Anthropic and Google TPU Adoption
Anthropic is among Google's largest customers, having announced plans to utilize up to one million TPUs to train and serve next generations of its Claude models. Anthropic's embrace of Google's TPU technology isn't surprising, considering the model developer is also deploying its workloads across hundreds of thousands of Amazon's Trainium 2 accelerators under Project Rainier, which also utilize 2D and 3D torus mesh topologies in their compute fabrics.
The Growing Threat of AI ASICs to Nvidia
While Jensen Huang may downplay the threat of AI ASICs to his GPU empire, it's hard to ignore the fact that chips from companies like Google, Amazon, and others are rapidly catching up in terms of hardware capabilities and network scalability. In this competitive context, software often ends up being the deciding factor in accelerator choice.
Perhaps this is why analysts keep bringing up the question quarter after quarter during Nvidia conference calls. Competition in the AI accelerator ecosystem is intensifying, and Google's approach with Ironwood TPUs demonstrates that alternative paths to traditional GPU supremacy exist.
Conclusion
Google's TPU v7 Ironwood represents a turning point in the AI accelerator market. By combining per-chip performance comparable to Nvidia's most powerful accelerators with scalability capacity far exceeding what the competition offers, Google has proven that accelerator size isn't the only factor that matters. The efficiency with which they can be scaled in production and the ability to adapt to diverse workloads through innovative network topologies like 3D torus and optical circuit switches may prove equally important.
With high-profile customers like Anthropic betting on this technology for their most advanced AI models, it's clear that Google's TPUs are no longer just a niche alternative to Nvidia GPUs, but a competitive strategic choice for those operating at enterprise scale in training and deploying large-scale artificial intelligence models.
FAQ
What are Google's Ironwood TPUs?
Ironwood TPUs (TPU v7) are the seventh generation of AI accelerators developed by Google, designed to train and serve machine learning models with performance comparable to Nvidia Blackwell GPUs.
How many Ironwood TPUs can be connected in a single pod?
A single TPU v7 Ironwood pod can contain from 256 up to 9,216 accelerators, with theoretical possibility to scale up to 43 pods (approximately 400,000 chips) via Google's Jupiter network.
What are the performance specs of TPU v7 Ironwood?

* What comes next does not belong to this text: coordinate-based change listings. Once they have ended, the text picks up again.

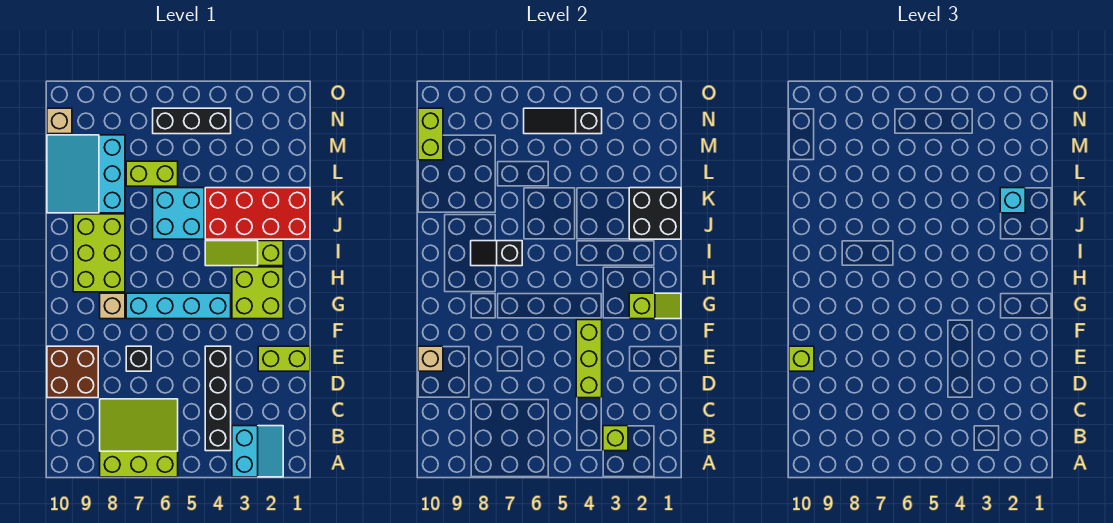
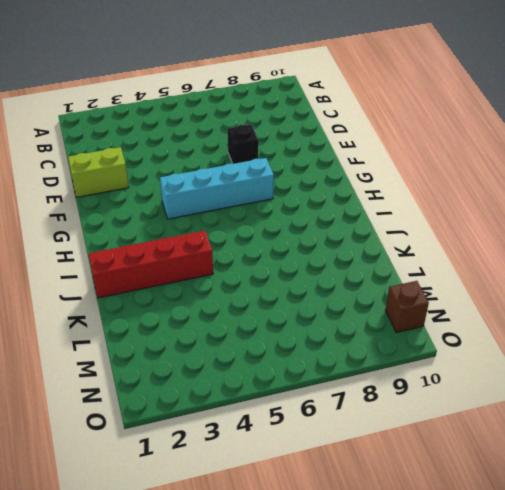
red brick J1:J4 level 1 -> red brick J1:K4 level 1
brown brick N10 level 1 -> tan brick N10 level 1
none -> cyan slope A2:B3 level 1 top 3
none -> lime slope A6:C8 level 1 top A
none -> black brick B4:E4 level 1

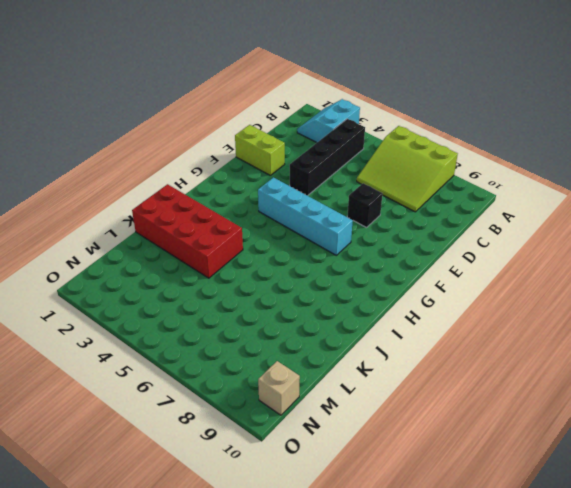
none -> brown brick D9:E10 level 1
none -> lime brick G2:H3 level 1
none -> tan brick G8 level 1

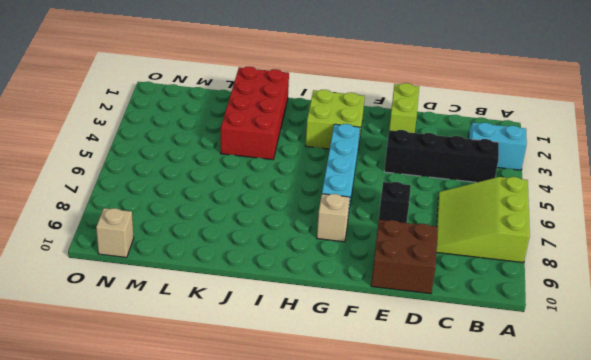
none -> lime brick H8:J9 level 1
none -> lime slope I2:I4 level 1 top 2
none -> cyan brick J5:K6 level 1

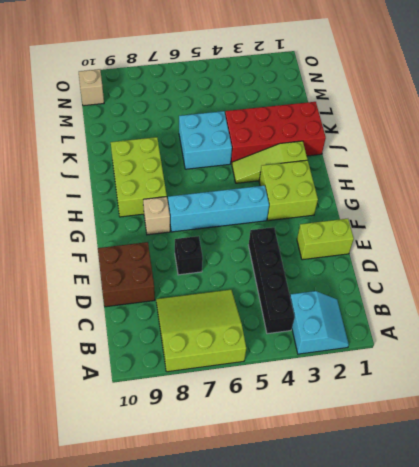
none -> cyan slope K8:M10 level 1 top 8
none -> lime brick L6:L7 level 1
none -> black brick N4:N6 level 1

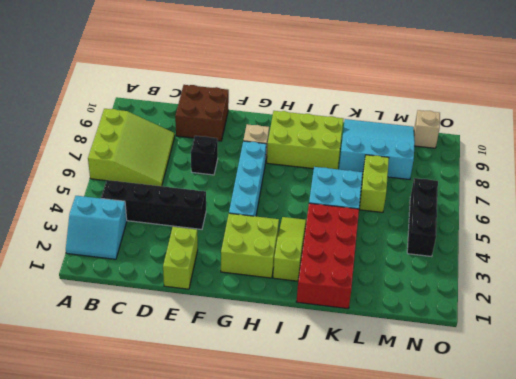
none -> lime brick B3 level 2
none -> lime brick D4:F4 level 2
none -> tan brick E10 level 2

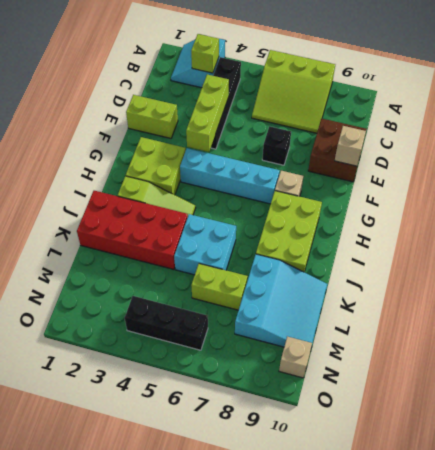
none -> lime slope G1:G2 level 2 top 2
none -> black slope I7:I8 level 2 top 7
none -> black brick J1:K2 level 2

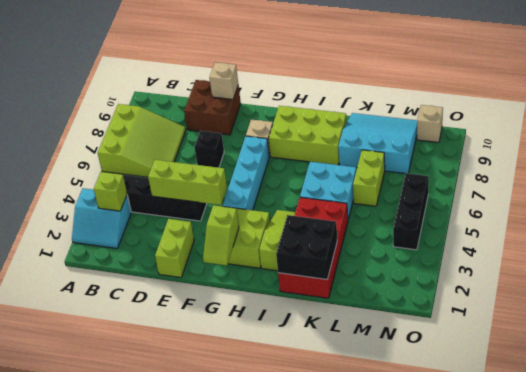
none -> black slope I7:I8 level 2 top 7
none -> lime brick M10:N10 level 2
none -> black slope N4:N6 level 2 top 4

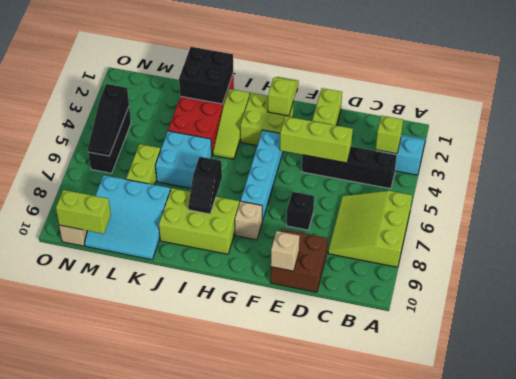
none -> lime brick E10 level 3
none -> cyan brick K2 level 3

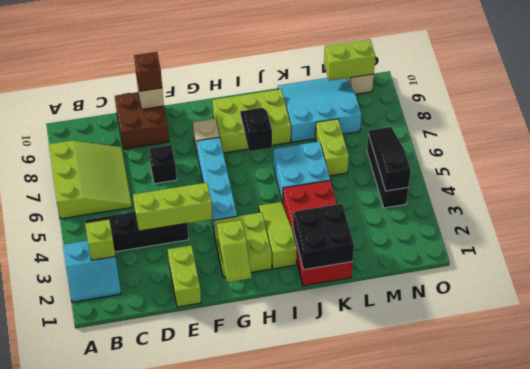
brown brick E10 level 3 -> lime brick E10 level 3
none -> cyan brick K2 level 3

Each Ironwood TPU offers 4.6 petaFLOPS of FP8 compute, 192 GB of HBM3e memory with 7.4 TB/s bandwidth, and 9.6 Tbps of chip-to-chip interconnect via four ICI Links.
How does Google's TPU network topology differ from Nvidia?
Google uses a 3D torus mesh topology with optical circuit switches (OCS), while Nvidia employs packet switches in flatter architectures, ensuring at most two hops between GPUs.
Why does Anthropic use Google's TPUs?
Anthropic announced using up to one million TPUs for its Claude models, benefiting from the extreme scalability and competitive performance offered by Google accelerators.
Do Ironwood TPUs represent a threat to Nvidia?
Yes, TPU v7 Ironwood competes directly with Nvidia GPUs in per-chip performance and exceeds Nvidia in the ability to scale accelerators into unified compute domains of much larger sizes.
What is optical circuit switching technology in TPUs?
Optical circuit switches (OCS) are devices that physically connect TPUs like telephone switchboards, eliminating packet switch latency and improving fault tolerance.
When will TPU v7 Ironwood be available?
Google announced that TPU v7 Ironwood will be available for general use in the coming weeks, making this new generation of accelerators accessible to cloud customers.